Items from a dataset:
====

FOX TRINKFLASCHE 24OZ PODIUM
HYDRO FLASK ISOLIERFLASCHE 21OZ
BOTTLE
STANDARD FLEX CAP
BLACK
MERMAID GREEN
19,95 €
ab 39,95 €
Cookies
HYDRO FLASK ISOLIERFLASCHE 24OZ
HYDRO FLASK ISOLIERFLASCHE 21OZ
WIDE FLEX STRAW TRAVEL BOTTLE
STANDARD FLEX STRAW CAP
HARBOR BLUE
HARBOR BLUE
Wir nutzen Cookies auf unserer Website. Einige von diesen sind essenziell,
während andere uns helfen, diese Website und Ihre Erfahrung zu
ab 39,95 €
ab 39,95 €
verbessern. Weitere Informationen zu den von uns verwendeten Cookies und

====

Reproduce every line of the records above word for word, keeping the original order.

FOX TRINKFLASCHE 24OZ PODIUM
HYDRO FLASK ISOLIERFLASCHE 21OZ
BOTTLE
STANDARD FLEX CAP
BLACK
MERMAID GREEN
19,95 €
ab 39,95 €
Cookies
HYDRO FLASK ISOLIERFLASCHE 24OZ
HYDRO FLASK ISOLIERFLASCHE 21OZ
WIDE FLEX STRAW TRAVEL BOTTLE
STANDARD FLEX STRAW CAP
HARBOR BLUE
HARBOR BLUE
Wir nutzen Cookies auf unserer Website. Einige von diesen sind essenziell,
während andere uns helfen, diese Website und Ihre Erfahrung zu
ab 39,95 €
ab 39,95 €
verbessern. Weitere Informationen zu den von uns verwendeten Cookies und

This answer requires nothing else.